Schematic diagram showing the mechanism of aniseikonia before and after macular hole surgery. The density of photoreceptor cells stimulated by incoming light (yellow arrows) differs between fellow eyes and eyes of the macular hole (MH), resulting in preoperative micropsia. The photoreceptor cells move afferently during closure of the MH and the migration of Müller cells is attributable to thinning of the inner nuclear layer thickness and displacement of the inner retinal layer. When incoming light enters Müller cells, light reaches photoreceptor cells away from the original locations (red arrow). This wide stimulation of the photoreceptor cells may improve sensation of micropsia after surgery.
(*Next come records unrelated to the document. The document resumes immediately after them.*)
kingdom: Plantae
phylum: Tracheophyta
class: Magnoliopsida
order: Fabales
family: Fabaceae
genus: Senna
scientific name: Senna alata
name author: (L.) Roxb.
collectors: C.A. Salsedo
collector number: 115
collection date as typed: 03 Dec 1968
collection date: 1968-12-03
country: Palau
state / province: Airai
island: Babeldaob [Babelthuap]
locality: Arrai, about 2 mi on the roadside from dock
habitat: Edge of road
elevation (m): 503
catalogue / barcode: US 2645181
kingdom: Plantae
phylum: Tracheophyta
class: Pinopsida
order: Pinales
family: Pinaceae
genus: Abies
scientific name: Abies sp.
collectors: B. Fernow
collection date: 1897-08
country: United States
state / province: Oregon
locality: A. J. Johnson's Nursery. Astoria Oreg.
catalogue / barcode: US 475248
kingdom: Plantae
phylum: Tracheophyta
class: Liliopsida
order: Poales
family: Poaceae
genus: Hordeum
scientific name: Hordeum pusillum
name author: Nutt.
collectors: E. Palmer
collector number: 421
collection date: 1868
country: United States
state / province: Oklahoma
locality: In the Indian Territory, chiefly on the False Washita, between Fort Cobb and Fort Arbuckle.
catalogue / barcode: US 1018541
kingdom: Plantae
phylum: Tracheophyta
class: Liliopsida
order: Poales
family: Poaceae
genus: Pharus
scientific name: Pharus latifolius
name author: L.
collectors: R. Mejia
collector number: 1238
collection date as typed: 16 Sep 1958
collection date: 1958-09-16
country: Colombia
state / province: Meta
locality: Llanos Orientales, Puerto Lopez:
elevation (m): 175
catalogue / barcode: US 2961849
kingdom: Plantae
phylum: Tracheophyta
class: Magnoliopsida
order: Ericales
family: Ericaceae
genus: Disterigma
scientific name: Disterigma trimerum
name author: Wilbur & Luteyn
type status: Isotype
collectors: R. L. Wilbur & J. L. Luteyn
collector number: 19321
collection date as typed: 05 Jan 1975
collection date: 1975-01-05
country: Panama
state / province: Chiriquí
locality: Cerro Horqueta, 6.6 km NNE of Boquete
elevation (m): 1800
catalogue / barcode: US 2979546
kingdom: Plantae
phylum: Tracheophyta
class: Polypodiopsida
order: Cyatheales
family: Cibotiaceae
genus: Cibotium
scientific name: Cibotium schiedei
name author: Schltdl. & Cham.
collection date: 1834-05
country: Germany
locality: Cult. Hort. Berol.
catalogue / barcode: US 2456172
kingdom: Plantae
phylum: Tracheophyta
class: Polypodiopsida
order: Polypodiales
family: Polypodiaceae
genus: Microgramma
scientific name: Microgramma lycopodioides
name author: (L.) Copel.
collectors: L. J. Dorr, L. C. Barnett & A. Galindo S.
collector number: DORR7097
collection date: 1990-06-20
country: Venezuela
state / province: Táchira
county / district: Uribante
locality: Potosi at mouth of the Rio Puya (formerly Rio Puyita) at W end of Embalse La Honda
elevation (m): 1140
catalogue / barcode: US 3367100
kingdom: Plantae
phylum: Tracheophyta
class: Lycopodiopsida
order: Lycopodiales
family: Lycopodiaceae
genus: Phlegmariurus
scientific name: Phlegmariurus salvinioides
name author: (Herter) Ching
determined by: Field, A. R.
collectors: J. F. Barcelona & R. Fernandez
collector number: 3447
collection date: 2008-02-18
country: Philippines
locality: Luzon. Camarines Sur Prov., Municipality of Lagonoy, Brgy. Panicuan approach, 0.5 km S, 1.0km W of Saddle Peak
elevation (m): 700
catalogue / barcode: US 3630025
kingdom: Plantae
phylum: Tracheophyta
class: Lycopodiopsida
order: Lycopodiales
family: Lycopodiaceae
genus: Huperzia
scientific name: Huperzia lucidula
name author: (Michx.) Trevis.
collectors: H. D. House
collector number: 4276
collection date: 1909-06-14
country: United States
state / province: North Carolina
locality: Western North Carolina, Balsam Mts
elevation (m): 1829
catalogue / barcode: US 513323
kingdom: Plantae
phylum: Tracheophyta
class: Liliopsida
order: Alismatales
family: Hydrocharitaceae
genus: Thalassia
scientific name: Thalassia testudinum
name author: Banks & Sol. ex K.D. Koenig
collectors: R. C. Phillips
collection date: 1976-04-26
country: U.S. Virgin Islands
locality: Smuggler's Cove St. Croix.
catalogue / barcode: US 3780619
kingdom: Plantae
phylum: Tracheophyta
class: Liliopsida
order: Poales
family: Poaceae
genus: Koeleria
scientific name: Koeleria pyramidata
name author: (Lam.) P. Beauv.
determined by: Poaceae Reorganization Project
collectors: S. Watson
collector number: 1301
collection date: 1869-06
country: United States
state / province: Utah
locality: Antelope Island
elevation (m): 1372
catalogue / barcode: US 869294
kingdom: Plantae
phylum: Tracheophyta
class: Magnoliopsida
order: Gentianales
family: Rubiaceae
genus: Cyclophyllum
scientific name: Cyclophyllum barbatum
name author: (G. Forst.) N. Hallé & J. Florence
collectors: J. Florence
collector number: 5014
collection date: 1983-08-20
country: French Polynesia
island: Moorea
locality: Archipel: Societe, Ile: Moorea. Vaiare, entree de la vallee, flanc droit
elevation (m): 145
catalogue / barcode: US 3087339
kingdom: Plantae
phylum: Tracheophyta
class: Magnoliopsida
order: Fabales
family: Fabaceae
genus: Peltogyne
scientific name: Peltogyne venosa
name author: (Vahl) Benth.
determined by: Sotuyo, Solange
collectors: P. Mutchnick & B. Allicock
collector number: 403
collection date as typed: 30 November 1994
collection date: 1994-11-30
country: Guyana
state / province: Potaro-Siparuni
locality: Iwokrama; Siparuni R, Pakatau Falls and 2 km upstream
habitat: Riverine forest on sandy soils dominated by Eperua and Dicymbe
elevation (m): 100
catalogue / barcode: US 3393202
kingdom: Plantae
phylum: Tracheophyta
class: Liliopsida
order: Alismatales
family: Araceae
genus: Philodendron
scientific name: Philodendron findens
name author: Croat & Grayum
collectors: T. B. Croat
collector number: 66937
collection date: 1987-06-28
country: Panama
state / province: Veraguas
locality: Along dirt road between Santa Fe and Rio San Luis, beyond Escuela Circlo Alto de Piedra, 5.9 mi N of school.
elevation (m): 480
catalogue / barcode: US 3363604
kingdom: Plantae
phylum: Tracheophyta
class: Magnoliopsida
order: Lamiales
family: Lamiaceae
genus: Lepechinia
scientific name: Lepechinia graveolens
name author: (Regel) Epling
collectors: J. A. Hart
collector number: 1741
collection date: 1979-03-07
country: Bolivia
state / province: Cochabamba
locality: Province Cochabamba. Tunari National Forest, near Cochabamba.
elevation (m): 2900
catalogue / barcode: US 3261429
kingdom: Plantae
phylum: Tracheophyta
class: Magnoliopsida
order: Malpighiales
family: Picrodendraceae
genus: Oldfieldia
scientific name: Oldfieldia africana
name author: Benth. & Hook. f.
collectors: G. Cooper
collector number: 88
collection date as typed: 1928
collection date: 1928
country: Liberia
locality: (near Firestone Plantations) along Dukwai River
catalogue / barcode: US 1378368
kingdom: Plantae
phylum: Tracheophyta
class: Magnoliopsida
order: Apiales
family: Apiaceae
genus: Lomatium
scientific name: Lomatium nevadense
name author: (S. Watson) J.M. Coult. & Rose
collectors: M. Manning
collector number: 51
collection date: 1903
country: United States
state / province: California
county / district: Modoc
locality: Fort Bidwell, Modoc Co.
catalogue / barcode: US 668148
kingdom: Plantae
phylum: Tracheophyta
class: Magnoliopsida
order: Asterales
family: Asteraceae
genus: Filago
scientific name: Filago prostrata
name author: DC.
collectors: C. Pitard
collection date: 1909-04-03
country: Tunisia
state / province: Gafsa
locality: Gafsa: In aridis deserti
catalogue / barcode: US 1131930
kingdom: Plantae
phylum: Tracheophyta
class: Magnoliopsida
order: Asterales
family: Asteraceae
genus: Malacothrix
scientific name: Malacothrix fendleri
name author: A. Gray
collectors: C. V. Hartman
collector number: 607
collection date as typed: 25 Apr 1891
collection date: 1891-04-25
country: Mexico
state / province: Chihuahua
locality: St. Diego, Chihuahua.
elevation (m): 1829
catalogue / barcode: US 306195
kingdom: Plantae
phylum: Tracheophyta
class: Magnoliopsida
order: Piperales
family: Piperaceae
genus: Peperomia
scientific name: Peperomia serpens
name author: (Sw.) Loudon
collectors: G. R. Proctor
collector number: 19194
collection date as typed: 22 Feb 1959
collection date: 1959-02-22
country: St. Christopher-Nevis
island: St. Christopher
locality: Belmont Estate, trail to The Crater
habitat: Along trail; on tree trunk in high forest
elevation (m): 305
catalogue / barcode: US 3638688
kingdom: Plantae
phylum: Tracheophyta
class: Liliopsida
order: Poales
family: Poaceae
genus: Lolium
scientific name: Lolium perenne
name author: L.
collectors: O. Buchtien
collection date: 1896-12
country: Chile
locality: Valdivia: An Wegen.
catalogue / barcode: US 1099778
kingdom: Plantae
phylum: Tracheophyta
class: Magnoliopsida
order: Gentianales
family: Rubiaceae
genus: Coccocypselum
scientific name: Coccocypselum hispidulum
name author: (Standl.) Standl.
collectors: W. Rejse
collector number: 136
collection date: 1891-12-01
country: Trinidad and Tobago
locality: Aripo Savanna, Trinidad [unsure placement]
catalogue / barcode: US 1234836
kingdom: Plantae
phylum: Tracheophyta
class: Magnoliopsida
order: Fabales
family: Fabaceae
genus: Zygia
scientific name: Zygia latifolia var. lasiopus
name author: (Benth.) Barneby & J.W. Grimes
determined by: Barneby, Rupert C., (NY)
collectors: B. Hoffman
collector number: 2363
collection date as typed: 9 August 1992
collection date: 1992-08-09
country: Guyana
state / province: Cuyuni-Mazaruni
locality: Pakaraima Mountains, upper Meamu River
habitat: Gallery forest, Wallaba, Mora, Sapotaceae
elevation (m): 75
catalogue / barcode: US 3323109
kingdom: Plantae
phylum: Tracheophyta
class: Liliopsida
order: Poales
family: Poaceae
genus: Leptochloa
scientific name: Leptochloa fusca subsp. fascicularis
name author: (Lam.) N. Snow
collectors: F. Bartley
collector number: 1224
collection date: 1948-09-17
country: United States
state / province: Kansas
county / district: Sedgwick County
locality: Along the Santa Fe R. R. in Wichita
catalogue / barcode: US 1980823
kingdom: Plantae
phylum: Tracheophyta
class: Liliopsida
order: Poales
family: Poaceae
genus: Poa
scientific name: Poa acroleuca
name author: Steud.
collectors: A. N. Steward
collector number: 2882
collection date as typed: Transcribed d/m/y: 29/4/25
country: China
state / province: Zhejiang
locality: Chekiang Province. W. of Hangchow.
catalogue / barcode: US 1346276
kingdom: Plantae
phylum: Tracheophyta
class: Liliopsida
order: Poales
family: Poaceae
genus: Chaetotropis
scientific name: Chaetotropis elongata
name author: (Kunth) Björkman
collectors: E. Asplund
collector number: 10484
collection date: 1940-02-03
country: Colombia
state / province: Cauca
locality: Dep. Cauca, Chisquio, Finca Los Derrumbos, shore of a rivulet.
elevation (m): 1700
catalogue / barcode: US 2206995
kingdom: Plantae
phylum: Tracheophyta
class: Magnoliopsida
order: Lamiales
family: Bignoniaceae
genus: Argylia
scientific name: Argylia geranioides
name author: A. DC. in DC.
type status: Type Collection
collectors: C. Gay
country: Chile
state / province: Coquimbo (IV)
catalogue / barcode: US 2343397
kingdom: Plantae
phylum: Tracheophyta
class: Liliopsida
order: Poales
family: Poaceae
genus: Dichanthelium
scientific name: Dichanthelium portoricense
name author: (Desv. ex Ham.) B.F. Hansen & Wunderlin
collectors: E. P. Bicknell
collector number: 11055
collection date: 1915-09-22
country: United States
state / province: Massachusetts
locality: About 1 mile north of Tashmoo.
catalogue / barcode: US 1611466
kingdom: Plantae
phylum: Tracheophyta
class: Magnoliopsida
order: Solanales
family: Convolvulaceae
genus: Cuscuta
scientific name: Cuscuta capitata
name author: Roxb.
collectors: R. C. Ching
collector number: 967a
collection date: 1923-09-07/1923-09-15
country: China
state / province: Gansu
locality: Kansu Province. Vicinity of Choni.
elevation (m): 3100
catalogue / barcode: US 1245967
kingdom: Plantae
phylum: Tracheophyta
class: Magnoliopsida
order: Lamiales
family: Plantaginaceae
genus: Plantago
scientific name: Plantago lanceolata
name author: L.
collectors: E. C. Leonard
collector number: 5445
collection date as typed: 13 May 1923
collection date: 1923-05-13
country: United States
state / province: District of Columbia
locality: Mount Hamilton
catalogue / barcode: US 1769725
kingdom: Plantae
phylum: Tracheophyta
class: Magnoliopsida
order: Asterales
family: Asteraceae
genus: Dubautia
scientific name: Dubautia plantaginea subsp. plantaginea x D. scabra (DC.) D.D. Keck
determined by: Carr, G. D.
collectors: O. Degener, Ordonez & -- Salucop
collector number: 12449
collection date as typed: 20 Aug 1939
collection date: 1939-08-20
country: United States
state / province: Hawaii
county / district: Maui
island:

The limitations of this study were retrospective study, relatively small number of cases and short follow-up period. The accuracy of the NAT score may be affected by the subject’s visual acuity, and we may need to interpret data from those with low BCVA carefully. Furthermore, areas of ILM peeling were not measured. The possibility of bias due to differences of the area of peeled ILM among surgeons was not completely excluded. The manual measurement points for each retinal thickness were not always identical and changed with tangential migration of the retina after MH surgery.

In conclusion, the aniseikonia in patients with MH improves after surgery. The larger the MHD, the greater the temporal retinal displacement, and the thinner the INL and OR postoperatively, then the greater the improvement of aniseikonia. The changes of photoreceptor density and thinning of the inner retinal layer appear to generate sensations of aniseikonia after MH surgery. In addition to MHD, age is a clinical biomarker for improvement of aniseikonia after MH surgery.